* Supplied material:
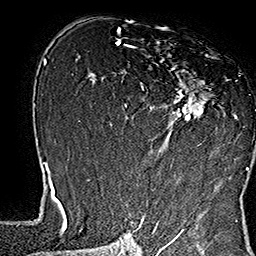
Breast MRI (dynamic contrast-enhanced), one axial slice; slice 96 of 160 in the series (ordered by position); cropped to one breast; dynamic contrast-enhanced series, time point 2 of 7 at this slice position (early post-contrast); 1.5 T; TE 2.8 ms, TR 5.4 ms; 256 × 256 image matrix, field of view 180 × 180 mm. Female patient.
Annotated regions visible in this slice (semi-automatic segmentation, software-assisted and operator-edited):
- enhancing-tissue mask used for the functional tumour volume (all voxels passing the contrast-enhancement thresholds inside the analysis volume; usually the tumour): bounding box (x1, y1, x2, y2) in pixels: (133, 41, 249, 169)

* How to complete this task: Any picture in the material is to be left out, and everything else is to be retyped as is.

* Your solution:
Breast MRI (dynamic contrast-enhanced), one axial slice; slice 96 of 160 in the series (ordered by position); cropped to one breast; dynamic contrast-enhanced series, time point 2 of 7 at this slice position (early post-contrast); 1.5 T; TE 2.8 ms, TR 5.4 ms; 256 × 256 image matrix, field of view 180 × 180 mm. Female patient.
Annotated regions visible in this slice (semi-automatic segmentation, software-assisted and operator-edited):
- enhancing-tissue mask used for the functional tumour volume (all voxels passing the contrast-enhancement thresholds inside the analysis volume; usually the tumour): bounding box (x1, y1, x2, y2) in pixels: (133, 41, 249, 169)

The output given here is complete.